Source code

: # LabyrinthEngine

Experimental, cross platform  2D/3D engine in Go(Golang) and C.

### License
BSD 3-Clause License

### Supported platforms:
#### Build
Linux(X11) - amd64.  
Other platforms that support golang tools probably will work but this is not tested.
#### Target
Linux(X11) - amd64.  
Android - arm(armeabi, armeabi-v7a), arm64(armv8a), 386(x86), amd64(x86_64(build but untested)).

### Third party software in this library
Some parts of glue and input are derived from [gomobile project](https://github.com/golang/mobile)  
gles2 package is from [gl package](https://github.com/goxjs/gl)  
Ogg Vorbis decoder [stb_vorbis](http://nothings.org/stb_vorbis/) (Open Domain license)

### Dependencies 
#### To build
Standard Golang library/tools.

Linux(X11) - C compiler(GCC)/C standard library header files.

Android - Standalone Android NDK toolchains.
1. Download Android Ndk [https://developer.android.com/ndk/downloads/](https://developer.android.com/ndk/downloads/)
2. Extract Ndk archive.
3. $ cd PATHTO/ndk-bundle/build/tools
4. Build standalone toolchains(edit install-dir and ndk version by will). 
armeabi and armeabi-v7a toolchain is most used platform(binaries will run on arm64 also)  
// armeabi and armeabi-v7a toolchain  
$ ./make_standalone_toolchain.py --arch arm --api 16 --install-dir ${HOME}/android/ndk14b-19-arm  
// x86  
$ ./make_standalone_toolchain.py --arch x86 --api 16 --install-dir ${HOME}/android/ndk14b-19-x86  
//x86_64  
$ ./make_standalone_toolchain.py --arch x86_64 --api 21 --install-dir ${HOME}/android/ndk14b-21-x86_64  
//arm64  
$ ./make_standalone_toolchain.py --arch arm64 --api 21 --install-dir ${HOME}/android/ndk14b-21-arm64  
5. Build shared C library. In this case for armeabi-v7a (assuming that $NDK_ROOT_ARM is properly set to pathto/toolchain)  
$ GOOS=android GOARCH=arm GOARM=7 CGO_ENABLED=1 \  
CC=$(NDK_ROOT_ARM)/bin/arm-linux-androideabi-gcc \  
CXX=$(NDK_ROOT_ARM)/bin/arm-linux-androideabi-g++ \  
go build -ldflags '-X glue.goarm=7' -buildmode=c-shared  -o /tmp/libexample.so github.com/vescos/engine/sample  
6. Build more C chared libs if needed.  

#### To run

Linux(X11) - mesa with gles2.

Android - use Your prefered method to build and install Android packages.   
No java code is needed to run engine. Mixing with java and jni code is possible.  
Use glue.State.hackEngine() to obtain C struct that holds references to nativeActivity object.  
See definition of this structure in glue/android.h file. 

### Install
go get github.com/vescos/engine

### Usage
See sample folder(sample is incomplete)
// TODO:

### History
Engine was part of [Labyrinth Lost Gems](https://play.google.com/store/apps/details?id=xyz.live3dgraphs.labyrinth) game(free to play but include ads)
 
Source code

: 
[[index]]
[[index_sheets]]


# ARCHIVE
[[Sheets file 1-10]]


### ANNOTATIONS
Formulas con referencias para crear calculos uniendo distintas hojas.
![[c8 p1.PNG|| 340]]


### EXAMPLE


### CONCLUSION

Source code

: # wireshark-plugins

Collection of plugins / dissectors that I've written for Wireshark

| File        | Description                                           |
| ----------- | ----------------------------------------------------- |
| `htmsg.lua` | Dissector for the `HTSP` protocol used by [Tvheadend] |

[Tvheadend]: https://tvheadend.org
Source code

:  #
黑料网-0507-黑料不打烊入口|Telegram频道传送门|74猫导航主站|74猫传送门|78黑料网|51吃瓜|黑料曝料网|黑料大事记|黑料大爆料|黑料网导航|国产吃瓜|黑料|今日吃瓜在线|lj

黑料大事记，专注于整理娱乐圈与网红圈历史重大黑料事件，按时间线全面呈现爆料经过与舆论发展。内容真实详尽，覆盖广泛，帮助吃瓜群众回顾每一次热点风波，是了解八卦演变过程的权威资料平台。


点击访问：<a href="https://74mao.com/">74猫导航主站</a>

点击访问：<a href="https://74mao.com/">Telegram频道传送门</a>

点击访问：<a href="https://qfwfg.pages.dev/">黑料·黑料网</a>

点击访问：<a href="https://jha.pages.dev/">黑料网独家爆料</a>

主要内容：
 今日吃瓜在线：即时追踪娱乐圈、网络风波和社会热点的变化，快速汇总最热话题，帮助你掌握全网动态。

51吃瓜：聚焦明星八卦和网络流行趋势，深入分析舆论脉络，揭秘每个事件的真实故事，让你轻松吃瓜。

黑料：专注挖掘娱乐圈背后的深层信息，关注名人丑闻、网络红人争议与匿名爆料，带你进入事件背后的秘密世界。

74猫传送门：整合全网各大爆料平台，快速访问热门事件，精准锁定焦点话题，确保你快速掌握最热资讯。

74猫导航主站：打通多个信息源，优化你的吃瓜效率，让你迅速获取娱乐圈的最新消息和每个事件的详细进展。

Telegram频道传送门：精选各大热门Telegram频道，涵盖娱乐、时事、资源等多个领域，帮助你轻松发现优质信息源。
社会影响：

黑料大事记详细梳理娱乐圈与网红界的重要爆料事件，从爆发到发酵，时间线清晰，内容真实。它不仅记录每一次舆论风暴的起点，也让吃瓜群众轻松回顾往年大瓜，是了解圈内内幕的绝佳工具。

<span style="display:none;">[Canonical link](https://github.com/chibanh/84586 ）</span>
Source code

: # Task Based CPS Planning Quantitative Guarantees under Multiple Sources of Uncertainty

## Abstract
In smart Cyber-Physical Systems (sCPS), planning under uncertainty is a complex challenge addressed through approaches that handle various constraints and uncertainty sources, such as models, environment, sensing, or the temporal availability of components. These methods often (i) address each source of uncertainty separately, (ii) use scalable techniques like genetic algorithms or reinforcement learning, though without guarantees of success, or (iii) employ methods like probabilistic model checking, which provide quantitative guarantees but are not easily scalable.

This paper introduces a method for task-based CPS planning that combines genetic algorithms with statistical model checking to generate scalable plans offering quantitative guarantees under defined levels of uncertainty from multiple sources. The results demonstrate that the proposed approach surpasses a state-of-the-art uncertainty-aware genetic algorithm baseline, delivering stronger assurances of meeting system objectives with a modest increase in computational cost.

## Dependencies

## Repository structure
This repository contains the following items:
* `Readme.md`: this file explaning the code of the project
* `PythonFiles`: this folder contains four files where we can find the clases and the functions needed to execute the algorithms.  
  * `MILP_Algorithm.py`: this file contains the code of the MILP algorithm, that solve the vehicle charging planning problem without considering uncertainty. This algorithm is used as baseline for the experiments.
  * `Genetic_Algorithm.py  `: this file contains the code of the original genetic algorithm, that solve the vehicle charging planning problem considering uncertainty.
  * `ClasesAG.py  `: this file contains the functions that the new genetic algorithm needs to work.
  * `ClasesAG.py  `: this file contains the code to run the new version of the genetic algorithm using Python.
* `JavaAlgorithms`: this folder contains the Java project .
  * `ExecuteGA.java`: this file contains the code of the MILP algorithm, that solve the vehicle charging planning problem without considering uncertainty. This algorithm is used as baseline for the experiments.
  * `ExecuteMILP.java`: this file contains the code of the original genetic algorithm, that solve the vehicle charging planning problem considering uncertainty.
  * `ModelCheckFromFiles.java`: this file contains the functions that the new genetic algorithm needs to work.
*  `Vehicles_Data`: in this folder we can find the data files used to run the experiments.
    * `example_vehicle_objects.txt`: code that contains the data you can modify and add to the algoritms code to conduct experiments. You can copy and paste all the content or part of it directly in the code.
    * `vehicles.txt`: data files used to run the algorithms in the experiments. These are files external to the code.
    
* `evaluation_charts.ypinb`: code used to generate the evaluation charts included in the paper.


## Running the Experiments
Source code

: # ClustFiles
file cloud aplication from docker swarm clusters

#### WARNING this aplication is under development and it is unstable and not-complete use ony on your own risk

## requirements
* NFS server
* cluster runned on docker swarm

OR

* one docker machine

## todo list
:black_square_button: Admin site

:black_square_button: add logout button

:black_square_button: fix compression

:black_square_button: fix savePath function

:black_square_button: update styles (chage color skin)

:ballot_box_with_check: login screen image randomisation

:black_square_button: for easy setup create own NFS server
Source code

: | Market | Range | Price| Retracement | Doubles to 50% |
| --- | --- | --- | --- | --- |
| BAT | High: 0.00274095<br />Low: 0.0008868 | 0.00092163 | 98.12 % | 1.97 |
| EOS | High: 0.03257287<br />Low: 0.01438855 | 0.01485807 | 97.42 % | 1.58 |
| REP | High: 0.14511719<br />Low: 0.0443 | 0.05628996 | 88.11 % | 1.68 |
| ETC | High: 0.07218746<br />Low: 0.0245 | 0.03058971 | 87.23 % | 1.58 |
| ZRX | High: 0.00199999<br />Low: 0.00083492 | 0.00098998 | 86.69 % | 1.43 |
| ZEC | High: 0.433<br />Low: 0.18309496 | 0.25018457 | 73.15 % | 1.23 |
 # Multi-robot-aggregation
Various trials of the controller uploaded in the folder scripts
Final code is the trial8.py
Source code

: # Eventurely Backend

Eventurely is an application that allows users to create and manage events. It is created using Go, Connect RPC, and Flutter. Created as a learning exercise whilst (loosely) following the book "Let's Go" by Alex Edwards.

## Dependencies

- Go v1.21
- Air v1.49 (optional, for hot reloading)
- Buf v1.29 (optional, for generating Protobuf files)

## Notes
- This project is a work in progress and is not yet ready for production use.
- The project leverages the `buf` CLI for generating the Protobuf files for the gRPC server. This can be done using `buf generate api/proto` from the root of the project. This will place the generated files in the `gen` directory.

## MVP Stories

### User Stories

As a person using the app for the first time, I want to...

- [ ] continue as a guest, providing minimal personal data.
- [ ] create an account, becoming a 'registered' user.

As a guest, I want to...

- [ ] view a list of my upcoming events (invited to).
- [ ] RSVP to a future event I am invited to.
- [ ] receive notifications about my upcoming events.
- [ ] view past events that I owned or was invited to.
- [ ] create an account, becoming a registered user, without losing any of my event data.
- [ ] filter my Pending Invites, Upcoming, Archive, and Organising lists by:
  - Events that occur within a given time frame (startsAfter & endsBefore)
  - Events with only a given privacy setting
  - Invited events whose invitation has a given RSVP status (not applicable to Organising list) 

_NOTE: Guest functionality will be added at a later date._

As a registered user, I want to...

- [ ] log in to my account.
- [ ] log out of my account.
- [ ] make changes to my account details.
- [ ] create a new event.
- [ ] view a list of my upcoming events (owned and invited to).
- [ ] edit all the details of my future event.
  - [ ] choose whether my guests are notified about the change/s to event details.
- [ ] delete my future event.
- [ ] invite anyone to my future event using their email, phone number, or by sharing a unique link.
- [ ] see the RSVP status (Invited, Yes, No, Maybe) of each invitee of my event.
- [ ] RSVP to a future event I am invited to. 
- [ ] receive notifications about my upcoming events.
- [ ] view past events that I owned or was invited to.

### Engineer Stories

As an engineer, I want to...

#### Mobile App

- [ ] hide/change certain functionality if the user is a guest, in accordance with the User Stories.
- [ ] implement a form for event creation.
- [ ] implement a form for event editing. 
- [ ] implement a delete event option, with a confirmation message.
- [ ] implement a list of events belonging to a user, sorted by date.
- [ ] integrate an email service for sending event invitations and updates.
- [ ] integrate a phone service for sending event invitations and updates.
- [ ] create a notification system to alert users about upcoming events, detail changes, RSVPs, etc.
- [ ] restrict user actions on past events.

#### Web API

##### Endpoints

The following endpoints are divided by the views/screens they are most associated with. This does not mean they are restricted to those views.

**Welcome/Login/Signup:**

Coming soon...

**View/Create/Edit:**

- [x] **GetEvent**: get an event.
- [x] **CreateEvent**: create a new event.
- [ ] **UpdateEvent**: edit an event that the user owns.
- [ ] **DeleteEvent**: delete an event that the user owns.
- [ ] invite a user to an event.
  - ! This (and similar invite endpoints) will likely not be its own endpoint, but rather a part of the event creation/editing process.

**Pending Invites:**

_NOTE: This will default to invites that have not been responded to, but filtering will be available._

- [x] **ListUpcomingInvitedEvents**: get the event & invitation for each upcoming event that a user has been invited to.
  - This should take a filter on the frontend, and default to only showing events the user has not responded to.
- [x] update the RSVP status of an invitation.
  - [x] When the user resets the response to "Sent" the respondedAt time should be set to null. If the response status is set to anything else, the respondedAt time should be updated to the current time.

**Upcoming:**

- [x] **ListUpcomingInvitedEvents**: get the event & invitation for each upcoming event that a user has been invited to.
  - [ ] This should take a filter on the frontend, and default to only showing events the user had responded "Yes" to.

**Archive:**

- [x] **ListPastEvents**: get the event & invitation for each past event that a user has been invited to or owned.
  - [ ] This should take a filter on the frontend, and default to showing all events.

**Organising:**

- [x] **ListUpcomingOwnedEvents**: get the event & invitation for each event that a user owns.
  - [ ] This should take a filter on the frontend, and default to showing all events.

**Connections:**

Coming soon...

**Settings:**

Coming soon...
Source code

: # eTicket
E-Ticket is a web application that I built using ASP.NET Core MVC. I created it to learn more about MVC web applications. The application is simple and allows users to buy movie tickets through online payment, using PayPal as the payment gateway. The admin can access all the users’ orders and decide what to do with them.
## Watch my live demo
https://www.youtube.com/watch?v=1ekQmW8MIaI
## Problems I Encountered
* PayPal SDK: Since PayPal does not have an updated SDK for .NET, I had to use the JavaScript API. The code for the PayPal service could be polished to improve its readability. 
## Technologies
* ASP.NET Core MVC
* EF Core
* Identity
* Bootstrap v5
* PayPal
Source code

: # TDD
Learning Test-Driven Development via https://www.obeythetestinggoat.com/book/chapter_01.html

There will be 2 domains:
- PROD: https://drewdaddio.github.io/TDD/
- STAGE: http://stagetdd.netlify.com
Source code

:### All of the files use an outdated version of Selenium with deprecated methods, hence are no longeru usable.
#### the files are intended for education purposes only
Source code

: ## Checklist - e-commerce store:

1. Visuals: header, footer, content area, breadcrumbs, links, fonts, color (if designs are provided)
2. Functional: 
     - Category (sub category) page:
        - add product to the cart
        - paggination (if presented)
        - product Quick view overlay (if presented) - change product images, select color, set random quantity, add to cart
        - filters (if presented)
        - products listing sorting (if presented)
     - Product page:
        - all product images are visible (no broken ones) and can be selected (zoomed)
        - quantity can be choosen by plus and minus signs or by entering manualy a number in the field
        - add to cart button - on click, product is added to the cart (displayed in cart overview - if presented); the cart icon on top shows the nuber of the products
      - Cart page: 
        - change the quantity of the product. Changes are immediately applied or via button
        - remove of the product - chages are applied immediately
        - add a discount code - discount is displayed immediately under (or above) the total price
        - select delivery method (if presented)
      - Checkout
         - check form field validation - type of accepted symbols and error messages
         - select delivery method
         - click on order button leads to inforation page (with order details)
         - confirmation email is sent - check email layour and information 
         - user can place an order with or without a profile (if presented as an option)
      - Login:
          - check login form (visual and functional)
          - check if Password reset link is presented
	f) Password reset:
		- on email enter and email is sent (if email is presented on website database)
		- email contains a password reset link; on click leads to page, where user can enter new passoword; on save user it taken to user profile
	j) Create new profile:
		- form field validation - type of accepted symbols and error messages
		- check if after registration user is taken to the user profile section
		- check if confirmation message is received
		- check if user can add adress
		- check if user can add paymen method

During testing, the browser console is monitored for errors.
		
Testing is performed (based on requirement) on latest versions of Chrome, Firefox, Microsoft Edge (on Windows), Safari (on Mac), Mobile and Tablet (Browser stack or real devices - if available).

TASK GOAL
Your response should contain each line of the listing in which the word "server" occurs.

RESPONSE FOR THIS EXERCISE
* NFS server
:black_square_button: for easy setup create own NFS server
- The project leverages the `buf` CLI for generating the Protobuf files for the gRPC server. This can be done using `buf generate api/proto` from the root of the project. This will place the generated files in the `gen` directory.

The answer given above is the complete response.